◆ Extrait
◇ ◇ ◇ ◇ ◇ ◇ ◇
FIGAROVOX/TRIBUNE – Le président turc a officialisé aujourd’hui la reconversion de la basilique Sainte-Sophie en mosquée faisant fi de toutes les critiques adressées par l’Occident. Notre incapacité à nous imposer face à Erdogan et à l’islamisme découle directement de notre incapacité à nous penser comme espace civilisationnel affirment Laurence Trochu et Sébastien Meurant.
Laurence Trochu est Présidente de Sens commun et conseillère départementale des Yvelines. Elle est également membre du bureau politique Les Républicains.
Sébastien Meurant est sénateur Les Républicains du Val d’Oise.
Il existe une constante commune à toute l’histoire de la Turquie: celle d’une volonté de purification de tous ses éléments perçus comme exogènes, de l’Empire ottoman (génocide des Assyriens en 1914, des Arméniens en 1915, et des Grecques pontiques en 1916), à la République prétendument laïque d’Atatürk (pogroms anti-juifs de 1934 et expulsion des Orthodoxes d’Istanbul dès 1955). La dernière décision d’Erdogan et de son régime islamiste découle de cette même logique guerrière.
◇ ◇ ◇ ◇ ◇ ◇ ◇
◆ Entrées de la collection
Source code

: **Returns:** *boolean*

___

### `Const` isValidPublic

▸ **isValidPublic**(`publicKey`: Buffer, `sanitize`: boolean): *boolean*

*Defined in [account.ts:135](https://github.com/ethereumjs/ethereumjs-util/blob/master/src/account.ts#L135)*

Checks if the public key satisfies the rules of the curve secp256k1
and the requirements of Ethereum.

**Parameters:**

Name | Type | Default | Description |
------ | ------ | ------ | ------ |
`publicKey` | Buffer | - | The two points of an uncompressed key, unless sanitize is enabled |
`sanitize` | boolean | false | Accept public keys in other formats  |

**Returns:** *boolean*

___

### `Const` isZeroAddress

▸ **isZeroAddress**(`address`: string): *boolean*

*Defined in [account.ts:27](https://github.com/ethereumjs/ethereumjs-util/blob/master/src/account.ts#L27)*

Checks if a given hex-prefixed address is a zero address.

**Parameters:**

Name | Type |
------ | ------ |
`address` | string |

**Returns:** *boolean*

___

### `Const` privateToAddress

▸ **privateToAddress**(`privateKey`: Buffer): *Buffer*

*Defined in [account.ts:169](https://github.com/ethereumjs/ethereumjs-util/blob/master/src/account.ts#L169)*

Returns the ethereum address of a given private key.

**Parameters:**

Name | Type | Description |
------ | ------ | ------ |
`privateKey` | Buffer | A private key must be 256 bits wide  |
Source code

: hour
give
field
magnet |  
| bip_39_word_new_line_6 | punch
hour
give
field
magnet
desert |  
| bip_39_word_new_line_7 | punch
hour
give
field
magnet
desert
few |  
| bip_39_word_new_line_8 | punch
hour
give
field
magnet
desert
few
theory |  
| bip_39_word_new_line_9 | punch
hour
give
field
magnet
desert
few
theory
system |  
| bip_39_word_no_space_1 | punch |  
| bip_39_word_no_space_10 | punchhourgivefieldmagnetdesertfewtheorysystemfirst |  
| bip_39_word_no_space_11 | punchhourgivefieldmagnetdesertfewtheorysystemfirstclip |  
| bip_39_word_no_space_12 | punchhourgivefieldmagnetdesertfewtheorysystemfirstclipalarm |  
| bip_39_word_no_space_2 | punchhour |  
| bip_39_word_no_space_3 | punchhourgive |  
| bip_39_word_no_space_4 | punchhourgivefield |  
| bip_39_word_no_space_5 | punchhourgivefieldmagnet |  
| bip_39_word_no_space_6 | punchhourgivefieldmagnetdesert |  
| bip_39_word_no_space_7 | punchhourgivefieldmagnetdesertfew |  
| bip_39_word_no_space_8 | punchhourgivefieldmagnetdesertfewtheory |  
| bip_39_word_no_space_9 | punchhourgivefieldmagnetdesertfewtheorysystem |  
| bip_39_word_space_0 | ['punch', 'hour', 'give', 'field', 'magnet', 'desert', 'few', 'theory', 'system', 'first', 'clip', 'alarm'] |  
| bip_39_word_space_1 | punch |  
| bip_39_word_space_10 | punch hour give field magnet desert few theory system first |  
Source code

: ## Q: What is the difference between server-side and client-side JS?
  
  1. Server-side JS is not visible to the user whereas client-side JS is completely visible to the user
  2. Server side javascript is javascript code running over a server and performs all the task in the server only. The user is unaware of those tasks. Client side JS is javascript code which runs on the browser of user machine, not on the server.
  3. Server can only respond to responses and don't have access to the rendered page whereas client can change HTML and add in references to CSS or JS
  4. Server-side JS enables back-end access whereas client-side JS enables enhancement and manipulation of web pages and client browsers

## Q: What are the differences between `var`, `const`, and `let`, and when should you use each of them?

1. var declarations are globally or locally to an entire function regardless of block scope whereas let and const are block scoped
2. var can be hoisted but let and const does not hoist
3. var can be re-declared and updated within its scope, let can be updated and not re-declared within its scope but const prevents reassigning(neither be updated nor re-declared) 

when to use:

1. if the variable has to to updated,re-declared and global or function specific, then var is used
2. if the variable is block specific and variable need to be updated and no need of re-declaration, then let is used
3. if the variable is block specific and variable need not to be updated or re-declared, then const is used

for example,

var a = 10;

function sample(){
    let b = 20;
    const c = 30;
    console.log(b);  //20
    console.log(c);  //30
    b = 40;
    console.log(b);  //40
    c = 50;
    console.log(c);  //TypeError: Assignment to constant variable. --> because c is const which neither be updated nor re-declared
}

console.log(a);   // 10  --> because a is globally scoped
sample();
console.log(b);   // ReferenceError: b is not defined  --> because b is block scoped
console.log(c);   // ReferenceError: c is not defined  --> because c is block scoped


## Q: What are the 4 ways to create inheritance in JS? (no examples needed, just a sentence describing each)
◇ ◇ ◇ ◇ ◇ ◇ ◇
◆ Travail à faire
a - Dans la tribune sur Sainte-Sophie, de quel département Sébastien Meurant est-il sénateur ?
b - Poursuivez la tribune sur Sainte-Sophie à partir de sa dernière phrase.
Les données ci-dessus ne servent pas pour cet exercice.

◆ Résultats obtenus
a - Du Val d'Oise.

b -
Notre incapacité à nous imposer face à Erdogan et à l’islamisme découle directement de notre incapacité à nous penser comme espace civilisationnel chrétien.
La France «déplore» la décision turque et l’Union européenne la trouve «regrettable». De son côté, le Pape François est «très affligé». Nul doute qu’Erdogan doit trembler. Seule la Grèce a pris la mesure de cette décision en la qualifiant de «provocation envers le monde civilisé».Notre incapacité à nous imposer face à Erdogan et à l’islamisme découle directement de notre incapacité à nous penser comme espace civilisationnel chrétien. Pour lutter contre l’islamisme, il faut d’abord prendre conscience qu’il ne se limite pas au terrorisme et aux actions violentes. Dans son rapport adopté à l’unanimité le 7 juillet 2020, la commission d’enquête du Sénat insiste sur ce point: «Les islamistes cherchent à peser sur la vie quotidienne et le rapport aux autres des Français de confession musulmane et des musulmans étrangers résidant en France, pour leur imposer une orthopraxie, des pratiques vestimentaires, alimentaires, rituelles, mais surtout une norme de comportement et de rapports entre les hommes et les femmes, afin de les séparer du reste de la population française.»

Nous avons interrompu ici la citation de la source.